Neurodegeneration, brain damage, and rehabilitation

Neurodegeneration, brain damage, and rehabilitation

Language deficits are a common consequence of traumatic brain injury, stroke, epilepsy, tumours, and neurodegenerative diseases. They are a primary cause of disability worldwide and have dramatic social implications. We investigate brain biomarkers for early detection of disease and the potential for language recovery through brain plasticity or compensatory mechanisms in the injured brain. We further translate this knowledge into the development of rehabilitation paradigms. 

Neurodegenerative diseases have attracted considerable attention in the scientific community, not only because of the basic insights they provide into cognition, but also because of their extensive societal implications. Latest estimates indicate that in Spain there will be around 1.500.000 Alzheimer patients by the year 2020. In addition, it is estimated that 2% of the elderly population over 65 will have developed Parkinson’s disease. Many neurodegenerative diseases involve a deterioration of core cognitive abilities, including linguistic deficits characteristic of primary progressive aphasias. Since language disorders are one of the earliest expressions of these diseases, they also function as early disease markers, enabling timely treatment and the development of novel therapeutic strategies. 

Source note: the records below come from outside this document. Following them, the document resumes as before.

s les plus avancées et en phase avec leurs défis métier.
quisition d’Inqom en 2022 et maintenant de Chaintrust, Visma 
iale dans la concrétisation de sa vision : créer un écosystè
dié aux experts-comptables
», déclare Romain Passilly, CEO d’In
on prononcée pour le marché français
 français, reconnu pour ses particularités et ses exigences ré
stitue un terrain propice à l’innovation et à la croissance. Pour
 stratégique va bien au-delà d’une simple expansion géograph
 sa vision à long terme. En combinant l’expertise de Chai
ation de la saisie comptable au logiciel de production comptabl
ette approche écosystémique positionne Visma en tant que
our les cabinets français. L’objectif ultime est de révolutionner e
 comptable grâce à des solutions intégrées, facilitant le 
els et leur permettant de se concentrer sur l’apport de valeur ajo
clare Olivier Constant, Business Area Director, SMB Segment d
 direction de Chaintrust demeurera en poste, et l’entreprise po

Our overarching goal is to identify the behavioral and neural compensatory mechanisms that emerge in the presence of brain damage, but also the effects of linguistic and non-linguistic interventions on promoting plasticity, both after stroke and in the presence of neurodegenerative diseases. We investigate how linguistic as well as non-linguistic (musical, visuo-spatial) interventions can help stroke patients in the early acute phase to recover cognitive function. Using longitudinal within-subject designs, we carry out systematic evaluations of the effects such interventions have on cognitive, linguistic and brain recovery during the early acute stage, when the potential for neuroplasticity is higher. Furthermore, we design behavioral and computer-based intervention tools to slow down the progressive erosion of linguistic functions and enhance the efficient use of remaining cognitive abilities. In addition, we investigate the efficiency of intervention tools by measuring structural and functional brain and behavioral changes. 

Low-grade gliomas represent 15% of all primary brain tumors diagnosed in adults. Due to their slow growth, they allow the brain to progressively adapt and transfer linguistic functions from damaged to healthy areas alleviating severe neurological symptoms. Thus, neuroplasticity mechanisms can be traced before and after surgery, providing new insights into language compensation and network reshaping. By implementing a longitudinal design that maps language function with fMRI and MEG before and after tumor resection, we investigate biomarkers of language recovery in bilingual and monolingual patients. At the clinical level, we translate basic experimental knowledge to inform daily neuro-oncological practice, helping neurosurgeons plan and optimize surgery patient-specific strategies. For this purpose, we develop personalized cognitive tasks that, in combination with direct electrical stimulation during surgery, help identify the functional boundaries of language-relevant tissue and thereby spare language functionality. In collaboration with neurosurgeons we seek to minimize the risk of post-operative language deficits, improving each patient´s quality of life.